Day 1 of Quitting
Hello all, this is the first time posting but I have read a lot of your stories that have helped me decide to quit Suboxone.
Long story short, I was an IV Heroin user for about 5 or 6 years and then was put on suboxone and was taking 8-16mg per day for another 5 years. I tapered down to almost nothing 2 years ago and then decided to use Kratom to help me jump. BIG MISTAKE! I immediately started abusing Kratom and started taking very potent extracts and ended up in full blown addiction. I spent thousands of dollars on that shit and just couldn't quit after many attempts. I lied to my fiance many times to the point that she left me in Arizona and moved back to Michigan.

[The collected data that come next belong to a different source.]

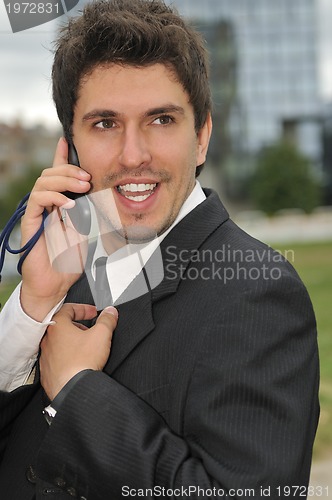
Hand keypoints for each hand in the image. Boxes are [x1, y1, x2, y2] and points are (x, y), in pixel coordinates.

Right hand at [20, 138, 90, 320]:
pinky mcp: (31, 222)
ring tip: (83, 187)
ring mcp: (37, 213)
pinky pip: (37, 199)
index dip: (61, 157)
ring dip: (64, 179)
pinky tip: (69, 204)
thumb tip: (91, 195)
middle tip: (89, 178)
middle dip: (71, 169)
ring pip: (43, 182)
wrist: (55, 284)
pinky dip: (54, 197)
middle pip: (51, 173)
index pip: (58, 176)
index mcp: (59, 205)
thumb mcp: (84, 232)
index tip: (67, 141)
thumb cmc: (68, 261)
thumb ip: (84, 213)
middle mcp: (46, 206)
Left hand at [40, 303, 117, 399]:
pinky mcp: (47, 371)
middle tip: (90, 330)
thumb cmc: (82, 363)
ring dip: (71, 341)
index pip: (68, 309)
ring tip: (85, 347)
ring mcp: (46, 356)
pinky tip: (77, 362)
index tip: (93, 313)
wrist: (73, 389)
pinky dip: (67, 357)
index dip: (83, 309)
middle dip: (78, 325)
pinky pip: (56, 359)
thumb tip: (110, 312)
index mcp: (57, 326)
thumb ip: (107, 320)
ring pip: (58, 342)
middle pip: (62, 325)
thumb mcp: (102, 335)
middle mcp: (48, 340)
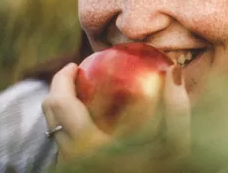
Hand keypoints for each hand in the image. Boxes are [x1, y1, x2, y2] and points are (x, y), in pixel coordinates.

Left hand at [41, 62, 190, 160]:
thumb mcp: (177, 147)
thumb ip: (177, 109)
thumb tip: (173, 71)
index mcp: (88, 147)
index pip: (59, 103)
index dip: (62, 78)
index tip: (76, 64)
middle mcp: (72, 160)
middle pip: (50, 115)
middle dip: (59, 89)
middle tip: (77, 75)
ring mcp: (73, 169)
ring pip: (54, 132)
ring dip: (64, 110)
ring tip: (85, 97)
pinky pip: (64, 146)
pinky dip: (70, 129)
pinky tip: (92, 124)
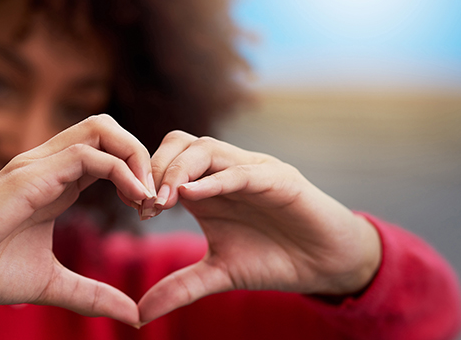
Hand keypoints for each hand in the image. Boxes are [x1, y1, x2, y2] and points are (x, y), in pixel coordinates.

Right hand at [0, 115, 155, 326]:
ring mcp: (37, 165)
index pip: (106, 153)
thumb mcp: (54, 283)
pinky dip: (121, 171)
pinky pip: (87, 155)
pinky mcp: (29, 175)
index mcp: (55, 182)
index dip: (136, 174)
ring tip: (148, 198)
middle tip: (155, 197)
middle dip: (141, 154)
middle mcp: (47, 165)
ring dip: (135, 157)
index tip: (151, 211)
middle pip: (107, 128)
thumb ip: (93, 294)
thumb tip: (132, 315)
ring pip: (101, 129)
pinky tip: (136, 200)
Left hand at [138, 131, 381, 323]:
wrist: (326, 264)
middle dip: (156, 169)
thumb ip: (180, 287)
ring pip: (207, 149)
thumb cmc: (272, 260)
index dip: (146, 180)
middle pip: (180, 144)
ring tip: (163, 200)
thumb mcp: (218, 274)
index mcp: (207, 187)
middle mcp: (226, 171)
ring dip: (179, 170)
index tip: (135, 209)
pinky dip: (216, 179)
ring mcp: (252, 170)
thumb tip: (139, 314)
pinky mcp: (280, 179)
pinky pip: (243, 171)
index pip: (167, 162)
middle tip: (145, 204)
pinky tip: (193, 194)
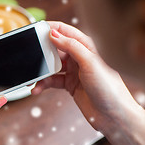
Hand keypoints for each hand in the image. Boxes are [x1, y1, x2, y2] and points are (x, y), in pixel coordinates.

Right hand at [32, 21, 144, 144]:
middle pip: (55, 49)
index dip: (50, 28)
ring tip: (31, 78)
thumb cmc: (109, 89)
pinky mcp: (70, 85)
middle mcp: (79, 57)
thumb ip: (71, 46)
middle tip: (29, 58)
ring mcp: (74, 71)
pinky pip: (52, 81)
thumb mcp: (89, 63)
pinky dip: (43, 84)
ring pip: (51, 66)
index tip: (35, 29)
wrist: (114, 116)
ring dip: (40, 72)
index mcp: (86, 47)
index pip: (65, 31)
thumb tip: (53, 34)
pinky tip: (37, 88)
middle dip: (41, 53)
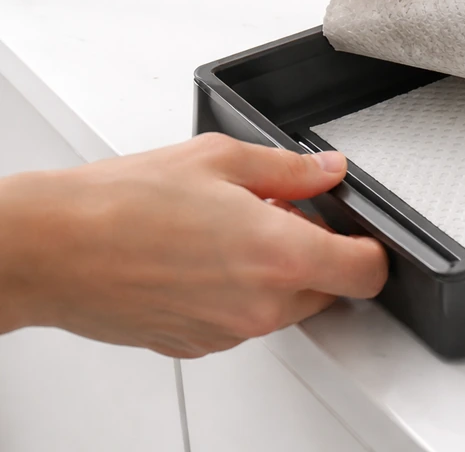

Quitting Kratom was the hardest thing that I've ever done, worse than heroin, so my psychiatrist put me on suboxone again. Even on suboxone I felt crazy Kratom withdrawals for about a month.
I've been 4 months clean from Kratom, have moved back to Michigan, and am ready to get off of the subs. My fiance is completely against suboxone and said that she won't see me until I can piss clean from all drugs (besides weed) including subs. I've tapered myself down from 16mg per day down to .5mg or 1mg every other day and today I've decided to be done with this shit and I'm excited to be completely free of being dependent on something just to feel okay, but I have PTSD from my many times of going cold turkey off Heroin that I'm deathly afraid of the withdrawls.
I gave all of the rest of my strips to my Mom and told her that I'm done. I'm stocking up on vitamins and supplements and got a script for Gabapentin and Clonodine, so I'm hoping it won't be too bad. I'm off work for a week, do you guys think I will be okay to go back to work in a week without feeling sick?